## Short task
Repeat everything in the material exactly.

## Records supplied
* * * * * * * * *
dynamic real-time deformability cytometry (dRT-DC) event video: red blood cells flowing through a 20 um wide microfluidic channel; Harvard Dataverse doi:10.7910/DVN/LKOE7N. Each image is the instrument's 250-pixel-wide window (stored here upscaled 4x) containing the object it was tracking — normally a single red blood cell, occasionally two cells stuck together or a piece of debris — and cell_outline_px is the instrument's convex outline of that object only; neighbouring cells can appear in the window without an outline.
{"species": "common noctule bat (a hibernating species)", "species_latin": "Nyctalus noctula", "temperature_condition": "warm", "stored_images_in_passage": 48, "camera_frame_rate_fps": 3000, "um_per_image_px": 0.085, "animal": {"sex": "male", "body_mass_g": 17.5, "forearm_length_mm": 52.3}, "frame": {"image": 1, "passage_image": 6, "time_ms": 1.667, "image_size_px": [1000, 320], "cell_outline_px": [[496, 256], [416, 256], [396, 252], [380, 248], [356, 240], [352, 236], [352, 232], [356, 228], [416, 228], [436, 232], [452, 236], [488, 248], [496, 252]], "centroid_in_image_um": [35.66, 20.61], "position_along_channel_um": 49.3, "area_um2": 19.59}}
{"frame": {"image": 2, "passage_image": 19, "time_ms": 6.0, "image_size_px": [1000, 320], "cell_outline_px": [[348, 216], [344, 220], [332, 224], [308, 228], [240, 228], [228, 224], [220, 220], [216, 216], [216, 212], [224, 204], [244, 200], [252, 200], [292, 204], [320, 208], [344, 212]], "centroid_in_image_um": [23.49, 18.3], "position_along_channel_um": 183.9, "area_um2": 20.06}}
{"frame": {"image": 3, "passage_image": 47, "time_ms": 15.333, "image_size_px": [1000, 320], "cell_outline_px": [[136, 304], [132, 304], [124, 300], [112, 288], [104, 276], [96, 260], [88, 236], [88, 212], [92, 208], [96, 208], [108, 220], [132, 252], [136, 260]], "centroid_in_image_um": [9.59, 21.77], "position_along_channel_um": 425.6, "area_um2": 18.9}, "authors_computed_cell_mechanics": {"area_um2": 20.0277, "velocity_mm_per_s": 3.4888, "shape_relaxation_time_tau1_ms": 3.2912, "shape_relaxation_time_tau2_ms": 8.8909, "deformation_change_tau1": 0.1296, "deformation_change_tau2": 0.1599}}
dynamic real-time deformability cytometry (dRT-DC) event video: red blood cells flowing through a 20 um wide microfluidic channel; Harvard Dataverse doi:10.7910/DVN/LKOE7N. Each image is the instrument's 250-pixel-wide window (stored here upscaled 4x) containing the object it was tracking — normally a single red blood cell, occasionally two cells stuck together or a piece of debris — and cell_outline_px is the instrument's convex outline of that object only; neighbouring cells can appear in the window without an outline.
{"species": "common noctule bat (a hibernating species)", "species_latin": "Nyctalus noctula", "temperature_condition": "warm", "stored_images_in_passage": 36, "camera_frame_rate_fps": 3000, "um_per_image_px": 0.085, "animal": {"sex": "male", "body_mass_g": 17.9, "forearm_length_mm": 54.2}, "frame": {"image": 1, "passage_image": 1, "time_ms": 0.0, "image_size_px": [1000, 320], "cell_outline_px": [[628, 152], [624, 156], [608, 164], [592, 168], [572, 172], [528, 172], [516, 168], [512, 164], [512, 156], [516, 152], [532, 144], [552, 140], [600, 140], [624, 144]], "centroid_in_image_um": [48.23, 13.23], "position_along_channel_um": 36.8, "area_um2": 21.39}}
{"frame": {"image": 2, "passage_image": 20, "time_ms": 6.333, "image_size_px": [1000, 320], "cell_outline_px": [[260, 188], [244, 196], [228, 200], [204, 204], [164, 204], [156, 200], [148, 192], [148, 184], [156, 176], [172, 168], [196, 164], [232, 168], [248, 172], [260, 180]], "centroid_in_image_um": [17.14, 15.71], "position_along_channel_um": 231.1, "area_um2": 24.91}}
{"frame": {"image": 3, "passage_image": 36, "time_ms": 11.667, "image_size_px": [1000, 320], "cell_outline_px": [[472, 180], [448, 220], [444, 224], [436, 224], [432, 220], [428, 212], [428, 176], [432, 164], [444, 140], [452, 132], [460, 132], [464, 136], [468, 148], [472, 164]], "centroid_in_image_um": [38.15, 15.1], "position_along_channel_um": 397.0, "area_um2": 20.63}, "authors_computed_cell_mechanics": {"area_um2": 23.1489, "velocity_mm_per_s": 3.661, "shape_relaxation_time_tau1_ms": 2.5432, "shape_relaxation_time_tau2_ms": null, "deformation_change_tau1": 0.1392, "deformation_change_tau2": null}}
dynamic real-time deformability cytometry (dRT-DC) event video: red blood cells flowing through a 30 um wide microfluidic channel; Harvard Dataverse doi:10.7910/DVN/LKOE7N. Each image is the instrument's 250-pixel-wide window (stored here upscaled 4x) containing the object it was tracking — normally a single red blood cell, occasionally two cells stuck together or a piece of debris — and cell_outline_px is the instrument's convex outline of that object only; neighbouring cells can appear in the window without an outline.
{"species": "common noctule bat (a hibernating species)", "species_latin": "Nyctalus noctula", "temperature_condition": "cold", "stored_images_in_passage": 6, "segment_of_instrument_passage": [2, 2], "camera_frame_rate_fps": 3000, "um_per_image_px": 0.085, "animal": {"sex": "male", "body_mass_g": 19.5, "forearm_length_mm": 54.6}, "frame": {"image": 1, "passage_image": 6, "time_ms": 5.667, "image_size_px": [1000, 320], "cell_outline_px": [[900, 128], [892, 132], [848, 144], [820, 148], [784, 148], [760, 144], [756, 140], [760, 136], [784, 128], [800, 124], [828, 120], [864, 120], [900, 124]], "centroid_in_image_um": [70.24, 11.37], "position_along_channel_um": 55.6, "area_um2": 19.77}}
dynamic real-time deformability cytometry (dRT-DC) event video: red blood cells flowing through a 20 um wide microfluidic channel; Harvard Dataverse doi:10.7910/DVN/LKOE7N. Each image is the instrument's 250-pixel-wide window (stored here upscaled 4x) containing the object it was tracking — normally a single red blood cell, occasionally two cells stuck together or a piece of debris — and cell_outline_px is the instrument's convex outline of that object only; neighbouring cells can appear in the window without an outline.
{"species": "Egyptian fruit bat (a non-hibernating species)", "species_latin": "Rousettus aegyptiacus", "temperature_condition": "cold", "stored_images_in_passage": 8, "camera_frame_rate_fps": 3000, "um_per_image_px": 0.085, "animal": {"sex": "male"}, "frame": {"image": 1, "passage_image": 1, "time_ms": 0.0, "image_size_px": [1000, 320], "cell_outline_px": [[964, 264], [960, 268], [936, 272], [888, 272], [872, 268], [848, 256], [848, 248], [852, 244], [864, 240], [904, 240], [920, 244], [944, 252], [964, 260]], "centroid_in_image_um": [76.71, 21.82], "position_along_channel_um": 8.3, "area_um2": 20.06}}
* * * * * * * * *
## The solution
dynamic real-time deformability cytometry (dRT-DC) event video: red blood cells flowing through a 20 um wide microfluidic channel; Harvard Dataverse doi:10.7910/DVN/LKOE7N. Each image is the instrument's 250-pixel-wide window (stored here upscaled 4x) containing the object it was tracking — normally a single red blood cell, occasionally two cells stuck together or a piece of debris — and cell_outline_px is the instrument's convex outline of that object only; neighbouring cells can appear in the window without an outline.
{"species": "common noctule bat (a hibernating species)", "species_latin": "Nyctalus noctula", "temperature_condition": "warm", "stored_images_in_passage": 48, "camera_frame_rate_fps": 3000, "um_per_image_px": 0.085, "animal": {"sex": "male", "body_mass_g": 17.5, "forearm_length_mm": 52.3}, "frame": {"image": 1, "passage_image": 6, "time_ms": 1.667, "image_size_px": [1000, 320], "cell_outline_px": [[496, 256], [416, 256], [396, 252], [380, 248], [356, 240], [352, 236], [352, 232], [356, 228], [416, 228], [436, 232], [452, 236], [488, 248], [496, 252]], "centroid_in_image_um": [35.66, 20.61], "position_along_channel_um": 49.3, "area_um2": 19.59}}
{"frame": {"image": 2, "passage_image": 19, "time_ms": 6.0, "image_size_px": [1000, 320], "cell_outline_px": [[348, 216], [344, 220], [332, 224], [308, 228], [240, 228], [228, 224], [220, 220], [216, 216], [216, 212], [224, 204], [244, 200], [252, 200], [292, 204], [320, 208], [344, 212]], "centroid_in_image_um": [23.49, 18.3], "position_along_channel_um": 183.9, "area_um2": 20.06}}
{"frame": {"image": 3, "passage_image": 47, "time_ms": 15.333, "image_size_px": [1000, 320], "cell_outline_px": [[136, 304], [132, 304], [124, 300], [112, 288], [104, 276], [96, 260], [88, 236], [88, 212], [92, 208], [96, 208], [108, 220], [132, 252], [136, 260]], "centroid_in_image_um": [9.59, 21.77], "position_along_channel_um": 425.6, "area_um2": 18.9}, "authors_computed_cell_mechanics": {"area_um2": 20.0277, "velocity_mm_per_s": 3.4888, "shape_relaxation_time_tau1_ms": 3.2912, "shape_relaxation_time_tau2_ms": 8.8909, "deformation_change_tau1": 0.1296, "deformation_change_tau2": 0.1599}}
dynamic real-time deformability cytometry (dRT-DC) event video: red blood cells flowing through a 20 um wide microfluidic channel; Harvard Dataverse doi:10.7910/DVN/LKOE7N. Each image is the instrument's 250-pixel-wide window (stored here upscaled 4x) containing the object it was tracking — normally a single red blood cell, occasionally two cells stuck together or a piece of debris — and cell_outline_px is the instrument's convex outline of that object only; neighbouring cells can appear in the window without an outline.
{"species": "common noctule bat (a hibernating species)", "species_latin": "Nyctalus noctula", "temperature_condition": "warm", "stored_images_in_passage": 36, "camera_frame_rate_fps": 3000, "um_per_image_px": 0.085, "animal": {"sex": "male", "body_mass_g": 17.9, "forearm_length_mm": 54.2}, "frame": {"image": 1, "passage_image": 1, "time_ms": 0.0, "image_size_px": [1000, 320], "cell_outline_px": [[628, 152], [624, 156], [608, 164], [592, 168], [572, 172], [528, 172], [516, 168], [512, 164], [512, 156], [516, 152], [532, 144], [552, 140], [600, 140], [624, 144]], "centroid_in_image_um": [48.23, 13.23], "position_along_channel_um": 36.8, "area_um2": 21.39}}
{"frame": {"image": 2, "passage_image": 20, "time_ms": 6.333, "image_size_px": [1000, 320], "cell_outline_px": [[260, 188], [244, 196], [228, 200], [204, 204], [164, 204], [156, 200], [148, 192], [148, 184], [156, 176], [172, 168], [196, 164], [232, 168], [248, 172], [260, 180]], "centroid_in_image_um": [17.14, 15.71], "position_along_channel_um": 231.1, "area_um2": 24.91}}
{"frame": {"image": 3, "passage_image": 36, "time_ms": 11.667, "image_size_px": [1000, 320], "cell_outline_px": [[472, 180], [448, 220], [444, 224], [436, 224], [432, 220], [428, 212], [428, 176], [432, 164], [444, 140], [452, 132], [460, 132], [464, 136], [468, 148], [472, 164]], "centroid_in_image_um": [38.15, 15.1], "position_along_channel_um": 397.0, "area_um2": 20.63}, "authors_computed_cell_mechanics": {"area_um2": 23.1489, "velocity_mm_per_s": 3.661, "shape_relaxation_time_tau1_ms": 2.5432, "shape_relaxation_time_tau2_ms": null, "deformation_change_tau1": 0.1392, "deformation_change_tau2": null}}
dynamic real-time deformability cytometry (dRT-DC) event video: red blood cells flowing through a 30 um wide microfluidic channel; Harvard Dataverse doi:10.7910/DVN/LKOE7N. Each image is the instrument's 250-pixel-wide window (stored here upscaled 4x) containing the object it was tracking — normally a single red blood cell, occasionally two cells stuck together or a piece of debris — and cell_outline_px is the instrument's convex outline of that object only; neighbouring cells can appear in the window without an outline.
{"species": "common noctule bat (a hibernating species)", "species_latin": "Nyctalus noctula", "temperature_condition": "cold", "stored_images_in_passage": 6, "segment_of_instrument_passage": [2, 2], "camera_frame_rate_fps": 3000, "um_per_image_px": 0.085, "animal": {"sex": "male", "body_mass_g": 19.5, "forearm_length_mm": 54.6}, "frame": {"image": 1, "passage_image": 6, "time_ms": 5.667, "image_size_px": [1000, 320], "cell_outline_px": [[900, 128], [892, 132], [848, 144], [820, 148], [784, 148], [760, 144], [756, 140], [760, 136], [784, 128], [800, 124], [828, 120], [864, 120], [900, 124]], "centroid_in_image_um": [70.24, 11.37], "position_along_channel_um": 55.6, "area_um2": 19.77}}
dynamic real-time deformability cytometry (dRT-DC) event video: red blood cells flowing through a 20 um wide microfluidic channel; Harvard Dataverse doi:10.7910/DVN/LKOE7N. Each image is the instrument's 250-pixel-wide window (stored here upscaled 4x) containing the object it was tracking — normally a single red blood cell, occasionally two cells stuck together or a piece of debris — and cell_outline_px is the instrument's convex outline of that object only; neighbouring cells can appear in the window without an outline.
{"species": "Egyptian fruit bat (a non-hibernating species)", "species_latin": "Rousettus aegyptiacus", "temperature_condition": "cold", "stored_images_in_passage": 8, "camera_frame_rate_fps": 3000, "um_per_image_px": 0.085, "animal": {"sex": "male"}, "frame": {"image": 1, "passage_image": 1, "time_ms": 0.0, "image_size_px": [1000, 320], "cell_outline_px": [[964, 264], [960, 268], [936, 272], [888, 272], [872, 268], [848, 256], [848, 248], [852, 244], [864, 240], [904, 240], [920, 244], [944, 252], [964, 260]], "centroid_in_image_um": [76.71, 21.82], "position_along_channel_um": 8.3, "area_um2": 20.06}}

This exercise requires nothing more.